Die Rolle Jordaniens und Ägyptens
Die Nachbarstaaten beobachten die Situation aufmerksam. Jordanien und Ägypten, beides wichtige Verbündete der USA, befürchten Folgewirkungen wie Flüchtlingsströme, konfessionelle Konflikte und verstärkte terroristische Aktivitäten. Sie könnten als Vermittler zwischen Washington und Teheran fungieren oder logistische Unterstützung für US-Operationen leisten.
Jordanien grenzt insbesondere an den Irak und Syrien und ist daher ein strategischer Partner für militärische und geheimdienstliche Operationen. Ägypten, das über beträchtlichen regionalen Einfluss verfügt, könnte seine diplomatischen Kanäle nutzen, um eine Deeskalation herbeizuführen, doch sein Hauptanliegen bleibt die Stabilität und nicht die Parteinahme.
Abschluss
Der Irak steht an einem Scheideweg, gefangen zwischen dem konkurrierenden Druck aus Washington und Teheran. Die Kriegstrommeln hallen bedrohlich wider und deuten auf eine Rückkehr des Konflikts in einer Region hin, die bereits durch Jahrzehnte der Gewalt gezeichnet ist. Zwar kann die Diplomatie noch einen Weg zur Deeskalation bieten, doch die Wahrscheinlichkeit einer Konfrontation wächst mit jedem Tag, der vergeht.
Die USA betrachten die Auflösung der PMF als entscheidenden Schritt, um den iranischen Einfluss einzudämmen und ihre Interessen in der Region zu sichern. Der Iran hingegen betrachtet die PMF als unverzichtbar für seine Verteidigungsstrategie, was Kompromisse erschwert. Da Fristen abgelaufen sind und militärische Vorbereitungen im Gange sind, wird die Möglichkeit eines weiteren Krieges im Irak immer realer.
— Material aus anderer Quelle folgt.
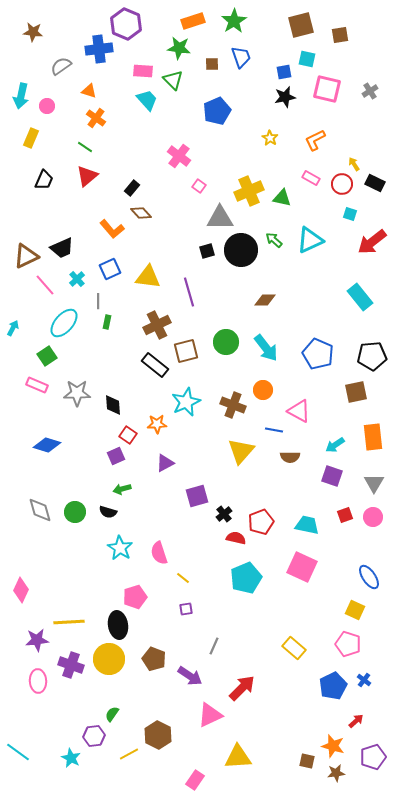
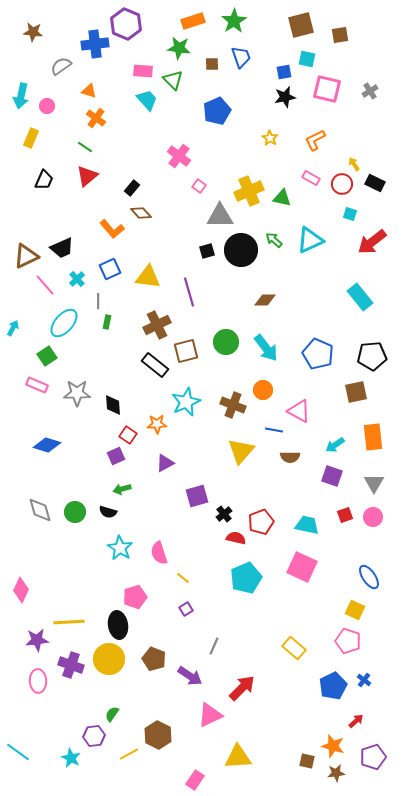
blue cross at (99, 49): moved 4 px left, 5 px up
gray triangle at (220, 218): moved 2 px up
purple square at (186, 609): rotated 24 degrees counterclockwise
pink pentagon at (348, 644): moved 3 px up
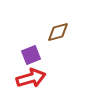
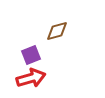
brown diamond: moved 1 px left, 1 px up
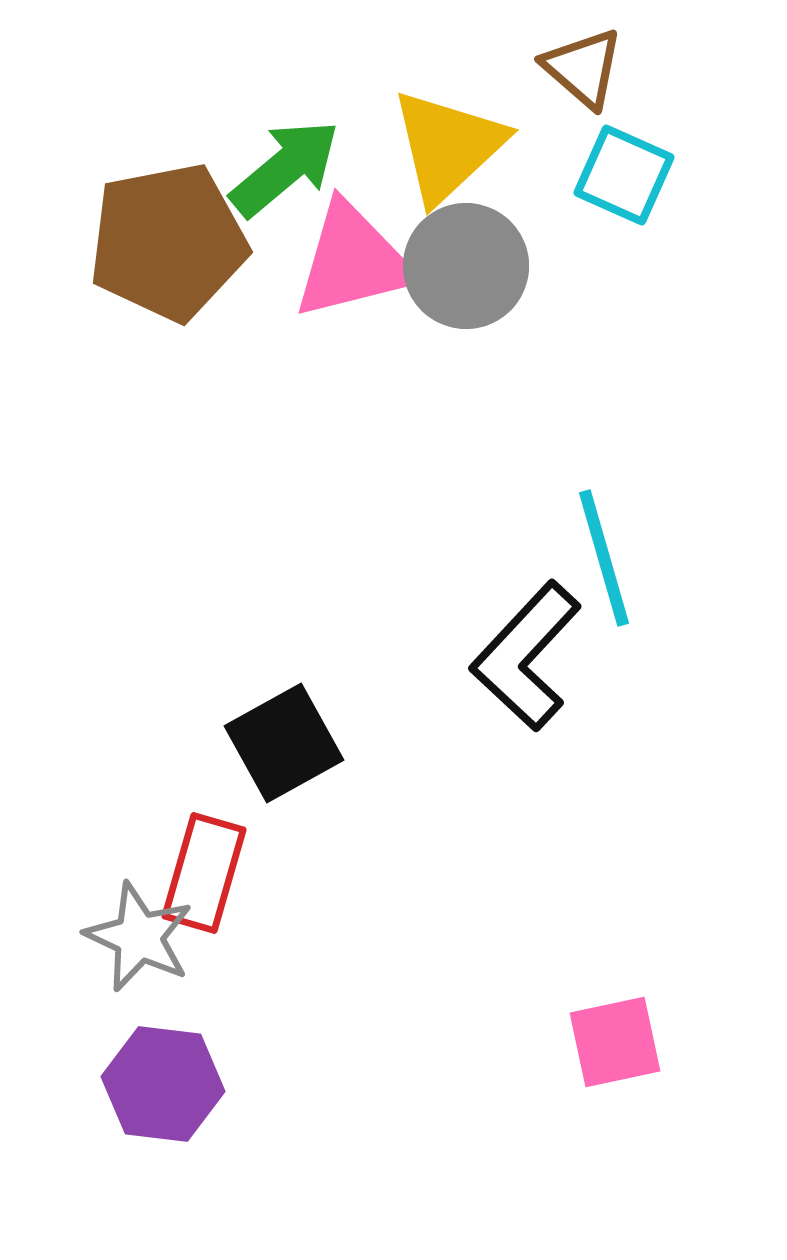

Für den Irak besteht die Herausforderung darin, seine Souveränität zu wahren und gleichzeitig durch die tückischen Gewässer der geopolitischen Rivalität zu navigieren. Ob mit Diplomatie oder Gewalt – die Entscheidungen der nächsten Tage werden die Zukunft der Region prägen und bestimmen, ob der Nahe Osten erneut im Chaos versinkt.